● Exercise:
Until you reach the line containing "5.1.11; 5.1.16-17; 5.2.1; 5.2.13-15;", reproduce each line of the listing exactly, please, and include that line as well.

● Given information:

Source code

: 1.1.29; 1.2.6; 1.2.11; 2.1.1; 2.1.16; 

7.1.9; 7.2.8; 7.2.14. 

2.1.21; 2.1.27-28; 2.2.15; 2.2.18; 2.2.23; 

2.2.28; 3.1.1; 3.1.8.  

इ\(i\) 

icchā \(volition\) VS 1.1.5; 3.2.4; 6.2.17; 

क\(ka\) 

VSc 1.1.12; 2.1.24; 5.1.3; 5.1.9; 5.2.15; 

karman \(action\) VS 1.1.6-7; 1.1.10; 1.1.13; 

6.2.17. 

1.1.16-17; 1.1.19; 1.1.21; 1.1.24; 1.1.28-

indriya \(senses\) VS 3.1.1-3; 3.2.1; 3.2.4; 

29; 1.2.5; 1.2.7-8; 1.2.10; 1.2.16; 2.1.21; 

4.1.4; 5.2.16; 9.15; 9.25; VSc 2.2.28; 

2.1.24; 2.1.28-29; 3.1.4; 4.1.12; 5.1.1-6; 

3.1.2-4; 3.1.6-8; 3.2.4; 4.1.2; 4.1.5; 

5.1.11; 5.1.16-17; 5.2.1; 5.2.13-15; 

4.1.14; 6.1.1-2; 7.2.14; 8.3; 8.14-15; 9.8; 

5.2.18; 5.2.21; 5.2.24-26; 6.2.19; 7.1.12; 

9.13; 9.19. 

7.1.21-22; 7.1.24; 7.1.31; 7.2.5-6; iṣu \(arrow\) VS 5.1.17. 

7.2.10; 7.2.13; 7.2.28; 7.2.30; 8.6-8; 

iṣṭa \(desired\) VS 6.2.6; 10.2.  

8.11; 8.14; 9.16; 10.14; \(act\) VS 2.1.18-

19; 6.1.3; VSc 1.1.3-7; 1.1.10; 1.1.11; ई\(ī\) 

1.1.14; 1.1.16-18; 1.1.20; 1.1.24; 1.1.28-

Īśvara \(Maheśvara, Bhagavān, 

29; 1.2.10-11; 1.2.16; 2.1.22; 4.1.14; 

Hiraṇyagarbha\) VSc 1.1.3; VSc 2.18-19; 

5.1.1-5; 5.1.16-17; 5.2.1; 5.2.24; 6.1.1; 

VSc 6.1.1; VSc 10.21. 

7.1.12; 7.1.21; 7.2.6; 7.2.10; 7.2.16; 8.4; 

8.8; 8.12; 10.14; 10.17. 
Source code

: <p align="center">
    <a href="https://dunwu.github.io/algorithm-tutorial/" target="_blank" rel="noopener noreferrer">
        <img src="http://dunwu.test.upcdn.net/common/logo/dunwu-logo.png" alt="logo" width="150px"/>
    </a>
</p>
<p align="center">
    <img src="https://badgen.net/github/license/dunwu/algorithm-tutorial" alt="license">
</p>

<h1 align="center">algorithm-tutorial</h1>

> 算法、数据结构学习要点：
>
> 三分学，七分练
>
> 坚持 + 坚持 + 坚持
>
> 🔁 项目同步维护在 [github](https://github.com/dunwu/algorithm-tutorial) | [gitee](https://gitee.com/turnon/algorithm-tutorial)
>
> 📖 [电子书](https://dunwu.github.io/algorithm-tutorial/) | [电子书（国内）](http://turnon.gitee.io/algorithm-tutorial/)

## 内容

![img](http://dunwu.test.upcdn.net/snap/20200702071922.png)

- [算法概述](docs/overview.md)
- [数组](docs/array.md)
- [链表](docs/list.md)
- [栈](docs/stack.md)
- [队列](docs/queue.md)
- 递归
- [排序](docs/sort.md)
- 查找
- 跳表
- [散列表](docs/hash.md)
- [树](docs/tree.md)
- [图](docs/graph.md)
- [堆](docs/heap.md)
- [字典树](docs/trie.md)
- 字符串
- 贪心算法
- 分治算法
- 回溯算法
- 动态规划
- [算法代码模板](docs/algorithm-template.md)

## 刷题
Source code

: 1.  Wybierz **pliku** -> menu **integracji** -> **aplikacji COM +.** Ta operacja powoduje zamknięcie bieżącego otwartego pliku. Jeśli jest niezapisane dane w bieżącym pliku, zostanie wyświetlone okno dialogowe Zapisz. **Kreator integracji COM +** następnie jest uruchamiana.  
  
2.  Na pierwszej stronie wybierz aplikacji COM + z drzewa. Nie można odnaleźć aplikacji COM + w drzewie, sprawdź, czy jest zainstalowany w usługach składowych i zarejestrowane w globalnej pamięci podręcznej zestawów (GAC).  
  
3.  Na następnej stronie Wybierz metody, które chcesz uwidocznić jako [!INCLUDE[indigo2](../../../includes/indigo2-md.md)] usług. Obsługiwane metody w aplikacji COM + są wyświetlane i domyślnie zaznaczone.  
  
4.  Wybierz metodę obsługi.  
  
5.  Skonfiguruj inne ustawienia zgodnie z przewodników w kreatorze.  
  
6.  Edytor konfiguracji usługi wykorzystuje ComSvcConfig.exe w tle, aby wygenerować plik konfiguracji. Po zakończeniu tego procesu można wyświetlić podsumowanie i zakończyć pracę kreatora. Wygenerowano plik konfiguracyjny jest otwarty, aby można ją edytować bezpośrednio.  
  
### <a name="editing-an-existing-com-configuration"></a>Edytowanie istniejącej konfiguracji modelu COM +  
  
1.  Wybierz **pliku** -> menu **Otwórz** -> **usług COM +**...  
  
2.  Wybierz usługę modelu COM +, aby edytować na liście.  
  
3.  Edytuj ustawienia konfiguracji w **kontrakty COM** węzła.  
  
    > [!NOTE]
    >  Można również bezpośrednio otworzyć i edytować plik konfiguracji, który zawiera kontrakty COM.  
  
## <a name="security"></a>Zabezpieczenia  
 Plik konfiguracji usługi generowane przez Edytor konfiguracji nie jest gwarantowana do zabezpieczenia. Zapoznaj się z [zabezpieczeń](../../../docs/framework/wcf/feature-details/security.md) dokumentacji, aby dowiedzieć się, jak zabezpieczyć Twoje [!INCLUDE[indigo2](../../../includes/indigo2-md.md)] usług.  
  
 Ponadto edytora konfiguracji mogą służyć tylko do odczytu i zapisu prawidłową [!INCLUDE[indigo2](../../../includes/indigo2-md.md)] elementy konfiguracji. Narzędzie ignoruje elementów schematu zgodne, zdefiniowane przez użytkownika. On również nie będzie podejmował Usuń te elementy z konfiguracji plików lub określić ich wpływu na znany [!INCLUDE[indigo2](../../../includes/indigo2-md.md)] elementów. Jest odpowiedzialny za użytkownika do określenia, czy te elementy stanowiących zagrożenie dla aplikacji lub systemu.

● Expected output:
Source code

: 1.1.29; 1.2.6; 1.2.11; 2.1.1; 2.1.16; 

7.1.9; 7.2.8; 7.2.14. 

2.1.21; 2.1.27-28; 2.2.15; 2.2.18; 2.2.23; 

2.2.28; 3.1.1; 3.1.8.  

इ\(i\) 

icchā \(volition\) VS 1.1.5; 3.2.4; 6.2.17; 

क\(ka\) 

VSc 1.1.12; 2.1.24; 5.1.3; 5.1.9; 5.2.15; 

karman \(action\) VS 1.1.6-7; 1.1.10; 1.1.13; 

6.2.17. 

1.1.16-17; 1.1.19; 1.1.21; 1.1.24; 1.1.28-

indriya \(senses\) VS 3.1.1-3; 3.2.1; 3.2.4; 

29; 1.2.5; 1.2.7-8; 1.2.10; 1.2.16; 2.1.21; 

4.1.4; 5.2.16; 9.15; 9.25; VSc 2.2.28; 

2.1.24; 2.1.28-29; 3.1.4; 4.1.12; 5.1.1-6; 

3.1.2-4; 3.1.6-8; 3.2.4; 4.1.2; 4.1.5; 

5.1.11; 5.1.16-17; 5.2.1; 5.2.13-15; 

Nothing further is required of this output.